For $n=5$, here are my thoughts. We know $\mathrm{Sp}(2)$ acts on $\mathbb{H}^2$, so we want to find a special copy of $\mathbb{R}^5$ or $\mathbb{S}^5$ in $\mathbb{H}^2$ that can be defined with the inner product for $\mathrm{Sp}(2)$ to act on. My first idea was

$$A=\{(\mathbf{u},\mathbf{v})\in\mathbb{H}^2~\mathrm{s.t.}~\|\mathbf{u}\|=\|\mathbf{u}\|=1~\mathrm{and}~\mathbf{u}\perp\mathbf{v}\} $$

The orthonormality condition can be phrased in terms of the sesquilinear form, so $\mathrm{Sp}(2)$ does act on our subset $A$. However, the first coordinate projection yields a fibration $A\to\mathbb{S}^3$ with fibers $\simeq\mathbb{S}^2$ (I think), which means we have a fiber bundle $\mathbb{S}^2\to A\to\mathbb{S}^3$, but $\mathbb{S}^5$ is not in any of the four sphere-sphere-sphere fiber bundles that Adam's theorem says exist, so $A\not\simeq\mathbb{S}^5$ and this doesn't work.

My second idea is taking $\mathbb{S}^7\subset\mathbb{H}^2$ (defined by $\|\mathbf{u}\|^2+\|\mathbf{v}\|^2=1$), having $\mathrm{U}(1)\times \mathrm{U}(1)$ act from the right (interpret $\mathbb{C}\subset\mathbb{H}$ as a subset), and then having $\mathrm{Sp}(2)$ act from the left on the quotient space I abbreviate $B=\mathbb{S}^7/(\mathbb{S}^1)^2$. This space also has the correct dimension $5$, but I don't know if it's $\mathbb{S}^5$.

(Another possibility is I am not on a fruitful path to discovering the map $\mathrm{Sp}(2)\to\mathrm{SO}(5)$ at all.)

Finally, Wikipedia (on the spin group article) says

There are certain vestiges of these isomorphisms left over for n = 7, 8.

I don't see any vestiges of the $n\le 6$ maps for $n=7,8$ reading through the linked triality article, although honestly I don't understand its preamble.

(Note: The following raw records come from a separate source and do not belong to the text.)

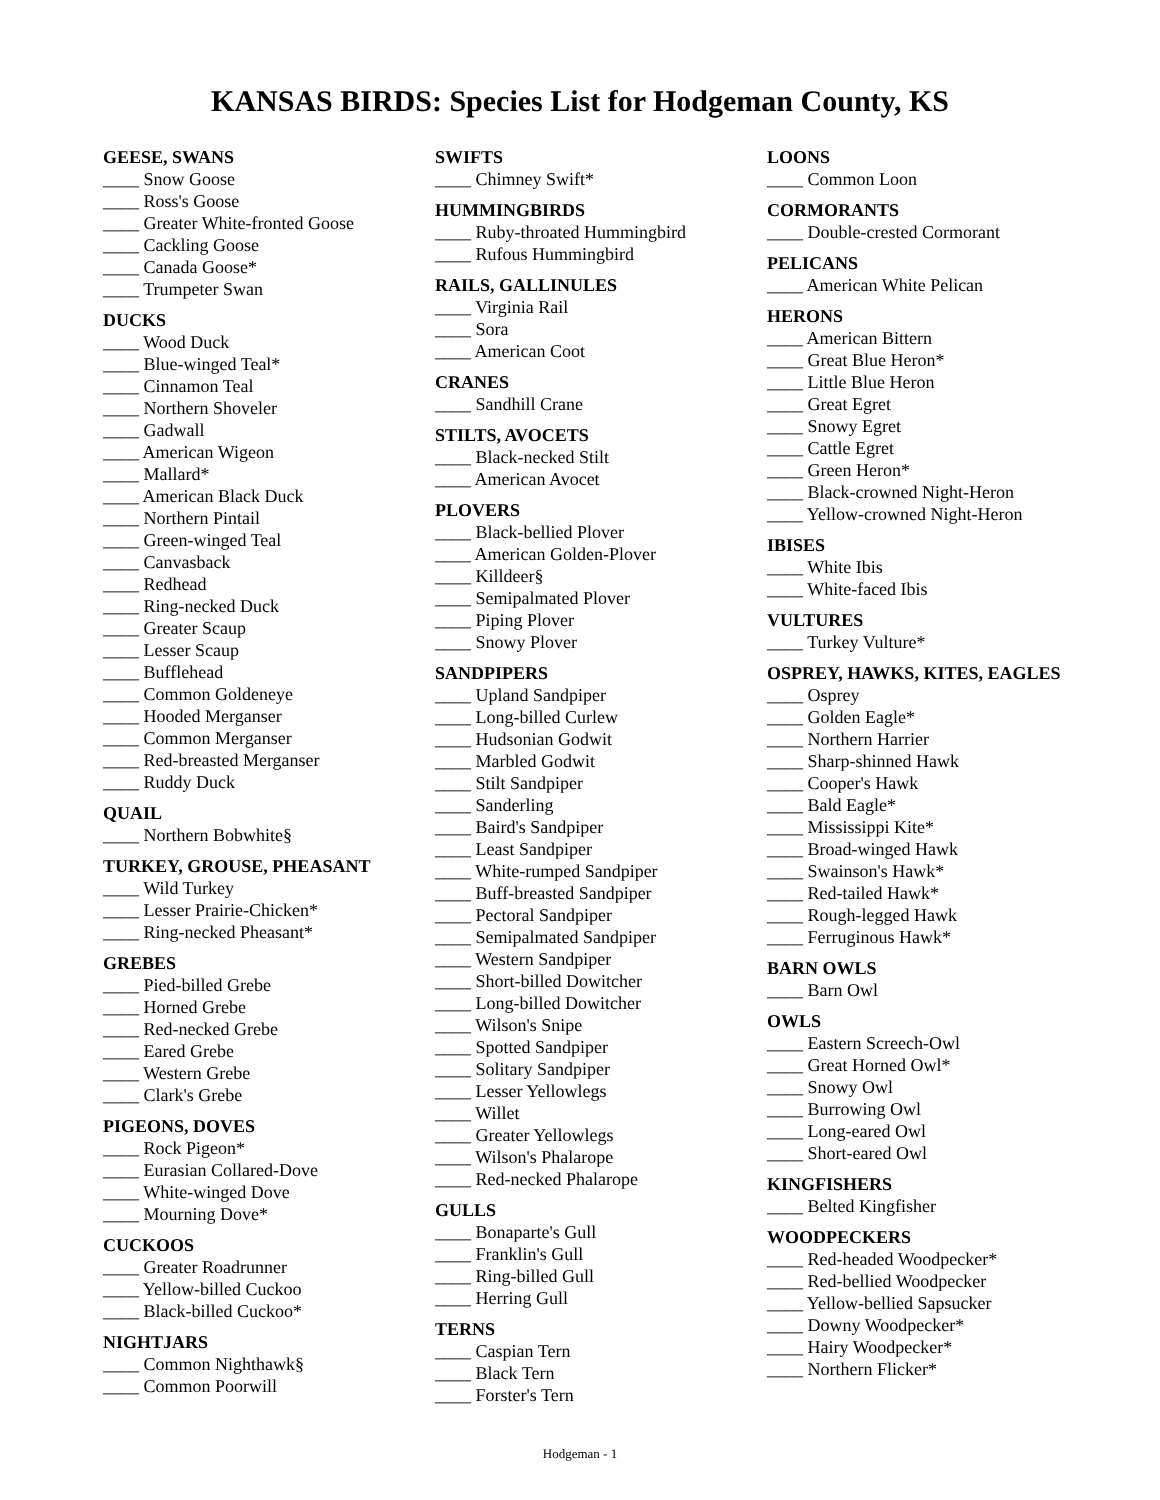KANSAS BIRDS: Species List for Hodgeman County, KS
GEESE, SWANS
____ Snow Goose
____ Ross's Goose
____ Greater White-fronted Goose
____ Cackling Goose
____ Canada Goose*
____ Trumpeter Swan
DUCKS
____ Wood Duck
____ Blue-winged Teal*
____ Cinnamon Teal
____ Northern Shoveler
____ Gadwall
____ American Wigeon
____ Mallard*
____ American Black Duck
____ Northern Pintail
____ Green-winged Teal
____ Canvasback
____ Redhead
____ Ring-necked Duck
____ Greater Scaup
____ Lesser Scaup
____ Bufflehead
____ Common Goldeneye
____ Hooded Merganser
____ Common Merganser
____ Red-breasted Merganser
____ Ruddy Duck
QUAIL
____ Northern Bobwhite§
TURKEY, GROUSE, PHEASANT
____ Wild Turkey
____ Lesser Prairie-Chicken*
____ Ring-necked Pheasant*
GREBES
____ Pied-billed Grebe
____ Horned Grebe
____ Red-necked Grebe
____ Eared Grebe
____ Western Grebe
____ Clark's Grebe
PIGEONS, DOVES
____ Rock Pigeon*
____ Eurasian Collared-Dove
____ White-winged Dove
____ Mourning Dove*
CUCKOOS
____ Greater Roadrunner
____ Yellow-billed Cuckoo
____ Black-billed Cuckoo*
NIGHTJARS
____ Common Nighthawk§
____ Common Poorwill
SWIFTS
____ Chimney Swift*
HUMMINGBIRDS
____ Ruby-throated Hummingbird
____ Rufous Hummingbird
RAILS, GALLINULES
____ Virginia Rail
____ Sora
____ American Coot
CRANES
____ Sandhill Crane
STILTS, AVOCETS
____ Black-necked Stilt
____ American Avocet
PLOVERS
____ Black-bellied Plover
____ American Golden-Plover
____ Killdeer§
____ Semipalmated Plover
____ Piping Plover
____ Snowy Plover
SANDPIPERS
____ Upland Sandpiper
____ Long-billed Curlew
____ Hudsonian Godwit
____ Marbled Godwit
____ Stilt Sandpiper
____ Sanderling
____ Baird's Sandpiper
____ Least Sandpiper
____ White-rumped Sandpiper
____ Buff-breasted Sandpiper
____ Pectoral Sandpiper
____ Semipalmated Sandpiper
____ Western Sandpiper
____ Short-billed Dowitcher
____ Long-billed Dowitcher
____ Wilson's Snipe
____ Spotted Sandpiper
____ Solitary Sandpiper
____ Lesser Yellowlegs
____ Willet
____ Greater Yellowlegs
____ Wilson's Phalarope
____ Red-necked Phalarope
GULLS
____ Bonaparte's Gull
____ Franklin's Gull
____ Ring-billed Gull
____ Herring Gull
TERNS
____ Caspian Tern
____ Black Tern
____ Forster's Tern
LOONS
____ Common Loon
CORMORANTS
____ Double-crested Cormorant
PELICANS
____ American White Pelican
HERONS
____ American Bittern
____ Great Blue Heron*
____ Little Blue Heron
____ Great Egret
____ Snowy Egret
____ Cattle Egret
____ Green Heron*
____ Black-crowned Night-Heron
____ Yellow-crowned Night-Heron
IBISES
____ White Ibis
____ White-faced Ibis
VULTURES
____ Turkey Vulture*
OSPREY, HAWKS, KITES, EAGLES
____ Osprey
____ Golden Eagle*
____ Northern Harrier
____ Sharp-shinned Hawk
____ Cooper's Hawk
____ Bald Eagle*
____ Mississippi Kite*
____ Broad-winged Hawk
____ Swainson's Hawk*
____ Red-tailed Hawk*
____ Rough-legged Hawk
____ Ferruginous Hawk*
BARN OWLS
____ Barn Owl
OWLS
____ Eastern Screech-Owl
____ Great Horned Owl*
____ Snowy Owl
____ Burrowing Owl
____ Long-eared Owl
____ Short-eared Owl
KINGFISHERS
____ Belted Kingfisher
WOODPECKERS
____ Red-headed Woodpecker*
____ Red-bellied Woodpecker
____ Yellow-bellied Sapsucker
____ Downy Woodpecker*
____ Hairy Woodpecker*
____ Northern Flicker*
Hodgeman - 1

Is it possible to explain how triality should be interpreted as "vestiges" here without knowing about Lie algebras and Dynkin diagrams?

Added: I had some further thoughts. My third idea for a $5$-dimensional subspace of $\mathbb{H}^2$ was the real subspace of ordered pairs $(\mathbf{u},\mathbf{v})\in\mathbb{H}^2$ for which $\langle\mathbf{u},\mathbf{v}\rangle\in\mathbb{R}$. This is a copy of $\mathbb{R}^5$. $\def\acts{\curvearrowright}$

Also, I realized a couple issues in my first two ideas. If I am to look for a sphere in $\mathbb{H}^2$, I should be looking for $\mathbb{S}^4$ not $\mathbb{S}^5$! (Derp.) Another potential issue is that $\mathrm{Sp}(2)$ acts faithfully on $\mathbb{H}^2$, but in order for $\mathrm{Sp}(2)\to\mathrm{SO}(5)$ to be $2$-to-$1$ we need $-I_2$ to act as the identity.

A fourth idea I should have had earlier is to consider projective spaces. If we consider the standard representation $\mathrm{SO}(2)\acts\mathbb{R}^2$ we get an induced action $\mathrm{SO}(2)\acts\mathbb{P}^1(\mathbb{R})\cong\mathbb{S}^1\subset\mathbb{R}^2$ which yields the nontrivial double covering $\mathrm{SO}(2)\to\mathrm{SO}(2)$. We can do the same thing over $\mathbb{C}$: $\mathrm{SU}(2)\acts\mathbb{C}^2$ induces $\mathrm{SU}(2)\acts\mathbb{P}^1(\mathbb{C})\cong\mathbb{S}^2\subset\mathbb{R}^3$ which might extend to $\mathrm{SU}(2)\to\mathrm{SO}(3)$. I haven't checked if this matches my understanding of $\mathrm{Sp}(1)\to\mathrm{SO}(3)$.

(Note $\mathbb{H}$ as a right vector space over $\mathbb{C}$ allows us to interpret left-multiplication-by-quaterions as linear maps, which induces a ring embedding $\mathbb{H}\to M_2(\mathbb{C})$ which restricts to $\mathrm{Sp}(1)\xrightarrow{\sim}\mathrm{SU}(2)$.)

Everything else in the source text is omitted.